Please give the count of lines below with the string "mince" in them, and no other words.

————————

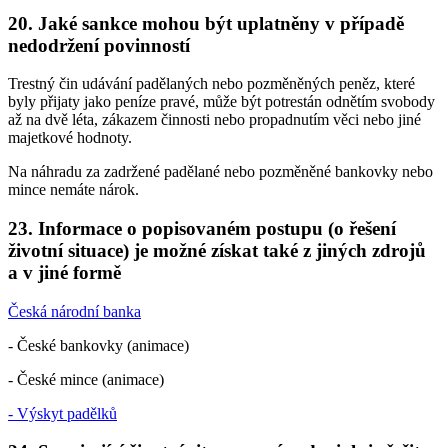
20. Jaké sankce mohou být uplatněny v případě
nedodržení povinností
Trestný čin udávání padělaných nebo pozměněných peněz, které
byly přijaty jako peníze pravé, může být potrestán odnětím svobody
až na dvě léta, zákazem činnosti nebo propadnutím věci nebo jiné
majetkové hodnoty.
Na náhradu za zadržené padělané nebo pozměněné bankovky nebo
mince nemáte nárok.
23. Informace o popisovaném postupu (o řešení
životní situace) je možné získat také z jiných zdrojů
a v jiné formě
Česká národní banka
- České bankovky (animace)
- České mince (animace)
- Výskyt padělků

————————

RESULT - 2